Friday, April 24, 2009

Anzac Girls 2009

Commemorating ANZAC DAY, April 25th, 2009

The ANZACs* of 1915 formed a pivotal moment in New Zealand's history as our national identity was forged on the battlefields of Gallipoli, Turkey during World War I. Drawn from a population of just under 1 million, 10% of which served overseas, 2721 soldiers were killed and more than 7000 wounded, the flower of our manhood.

*Australia New Zealand Army Corp

The women during this period, holding the fort at home, have earned my deep respect. When men's presence is required elsewhere, whether it be for protection, provision, or pioneering and exploration, women often have to shoulder tasks that require unaccustomed strength and courage, mental and physical acumen. The challenge was then and still is how to cope with these upheavals whilst keeping our femininity. I wonder, how did the Anzac's women do it?

Over the past decade, it's been amusing to watch the constant fossicking into the past by up-to-the-minute fashionistas. Trends dip into the weird as well as the wonderful, mixing eras in a hodge-podge of fine and freaky, dotting question marks over the distinction between classic, vintage, and historic. Among this season's fashion tableau, I've found a few reflections of early 20th century fashion, but first, so you get an idea of the era, let's look at these newspaper illustrations, circa 1915.

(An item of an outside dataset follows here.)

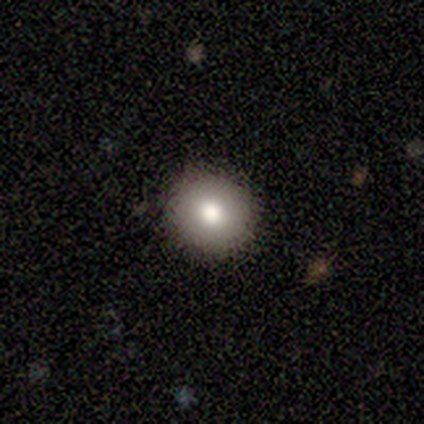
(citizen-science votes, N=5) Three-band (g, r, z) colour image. It shows a smooth galaxy with no disk features (100%) that is round (100%). Merging: none (100%).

The photographs contrast the dainty, refined woman and the active, outdoor woman. Fashion was adapting to cater for energetic pursuits.

Lady in White

In 1915, a lady of elegance dressed in fine cottons, voiles, and muslins, with white stockings and white, heeled pumps.

Here, women of Wanganui hoe potatoes to raise funds for wounded soldiers. Every single girl wears a white blouse, many with a tie or scarf at the neck. Most hems are above the ankle. This view shows half of the original photograph, in which there were 27 women and only one did not wear a hat.

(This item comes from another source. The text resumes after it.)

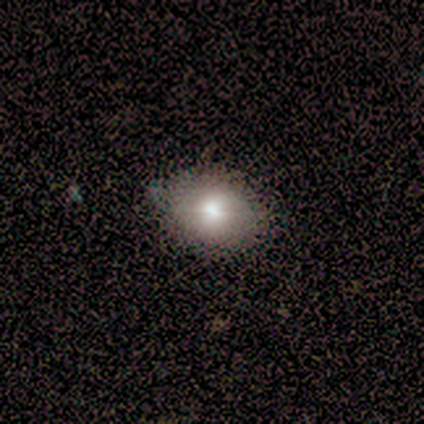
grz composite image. It shows a smooth galaxy with no disk features (92%) that is in between round and cigar-shaped (59%). Merging: none (57%).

Below are a selection of dainty whites available from I've popped a swishy April Cornell skirt in the middle for effect. Everything at April Cornell is currently 15% off.

Somersert Ladies Blouse
Cotton voile, pintucked, trimmed with fine crochet
Will need camisole or undershirt
Anna Ladies Blouse
Woven cotton
Caroline Ladies Blouse
Woven cotton in white or pink

Jamie Ladies Skirt - Periwinkle
Cotton voile, lined

The above blouses are designed to be worn with a camisole or undershirt. Here is a selection of camisoles from

Charlotte Ladies Camisole
Cotton voile
Kerry Ladies Camisole
Cotton ambric

Agathe Ladies Camisole
Cotton/linen blend, available in white or coral

The following 2 images are from the latest Annie Lantz catalogue. They're not second-decade style, but they're so cute I wanted you to see them.

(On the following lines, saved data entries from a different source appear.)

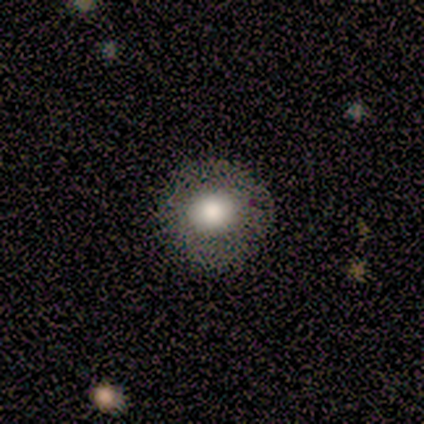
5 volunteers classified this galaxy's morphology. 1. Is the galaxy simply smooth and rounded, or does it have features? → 100% smooth, 0% featured or disk, 0% star or artifact.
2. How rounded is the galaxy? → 80% round, 20% in between, 0% cigar-shaped.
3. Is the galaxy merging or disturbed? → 100% none, 0% minor disturbance, 0% major disturbance, 0% merger.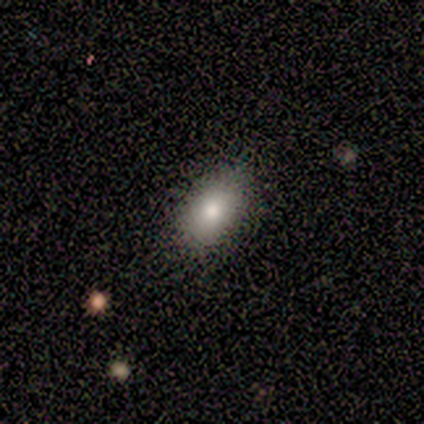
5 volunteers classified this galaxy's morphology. Volunteers were most divided on "merging": none: 80%, minor disturbance: 20%, major disturbance: 0%, merger: 0%. More confident: smooth or featured — smooth (100%); how rounded — in between (100%).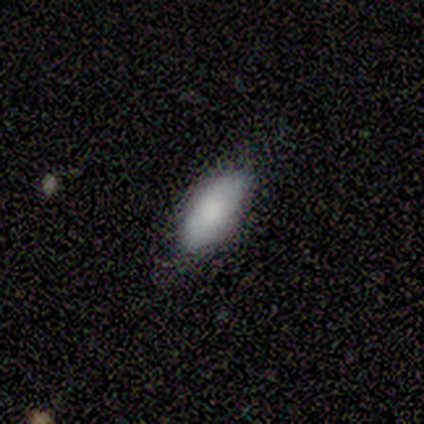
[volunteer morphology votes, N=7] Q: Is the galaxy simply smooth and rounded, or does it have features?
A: smooth — 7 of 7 (100%).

Ditto this Donna Vinci ensemble from

Here, Miss Sporty is shod in lace-up leather walking shoes, attractive despite their sturdiness, and utterly 2009 trendy. She wears her skirt clear of her ankles and her knit jacket cinched firmly at the waist, forestalling interfering bulk and providing greater safety and economy of movement.

NZ Ladies Golf Championship, 1910

Heeled lace-up shoe from Stores are stocking this style with a variety of heel heights.

War Brides

Belted coats and knit jackets with wide lapels or collars are readily available this year. The next 2 styles are available from Ezibuy in New Zealand (follow the links) and Australia.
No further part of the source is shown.